- Interactive map of Mysore Cafe

Restaurant information
- Established: 1934
- Food type: South Indian, Udupi, Vegetarian
- Location: 461, Durlabh Nivas, Bhaudaji Road, Matunga, Mumbai, Maharashtra, India

= Mysore cafe =

Mysore Café is a South Indian Mysuru restaurant in Kings Circle, Matunga, Mumbai. The restaurant was established in the 1930s and has been a popular meeting and eating joint for many generations. The restaurant is popular with students as it has a number of educational institutions close by.

==Establishment==
Mysore Cafè was founded by A.Rama Nayak was born in the village of Akkar, Mangalore, Karnataka

Mysore café was established in the 1930s, Choosing a vantage spot near the King's circle railway station, he started making and selling idlis and dosas on plantain leaves. A few years later, he set up his first restaurant selling south Indian cuisine in Matunga. Subsequently, he set up another three restaurants in the same area of Matunga, a suburb that had a sizeable population of South Indians. These four restaurants (one for each of his sons) were named Udupi Shri Krishna (near Matunga station, now called Udupi Krishna Bhavan), Cafe Mysore (at Kings Circle), Udupi Cafe and now Idli House. Café Mysore is located at 461, Durlabh Nivas, Bhaudaji Road, Matunga while the remaining family run restaurants are all located close by in the Matunga region.

==Popular clientele==
The restaurant is popular with students of nineteen colleges that lie in the vicinity.

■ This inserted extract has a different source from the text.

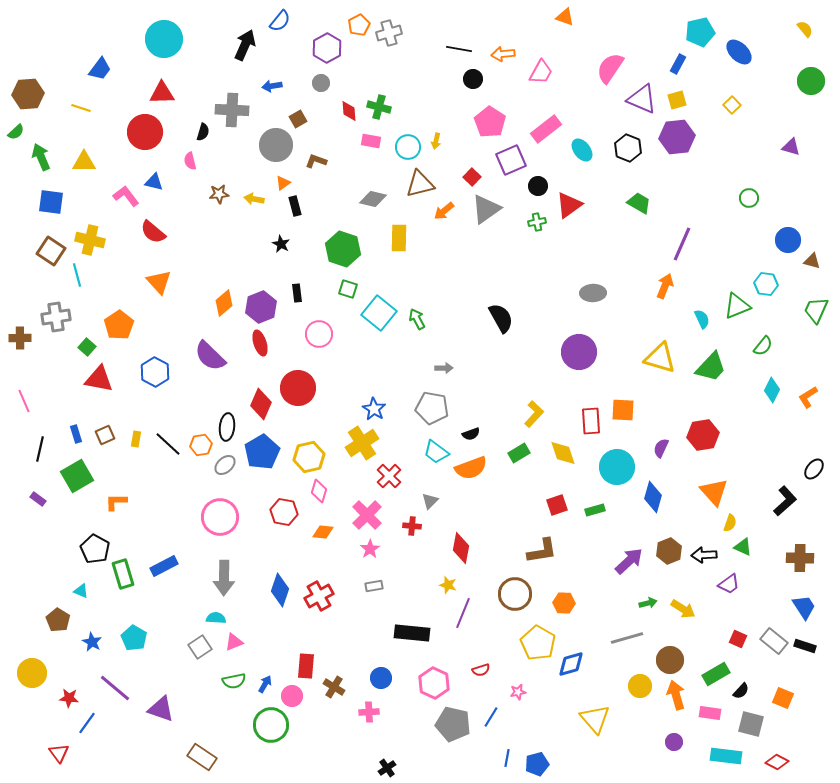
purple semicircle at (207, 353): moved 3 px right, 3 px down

The Raj Kapoor family used to frequent the restaurants when they lived close by in the 1950s and 60s and a letter from Raj Kapoor is still displayed at one of the restaurants.
In an interview with Rajdeep Sardesai in 2017, the Indian industrialist Mukesh Ambani said that his favourite food was idli sambar and his favourite restaurant remains Mysore Café where he used to eat as a student at UDCT from 1974 to 1979.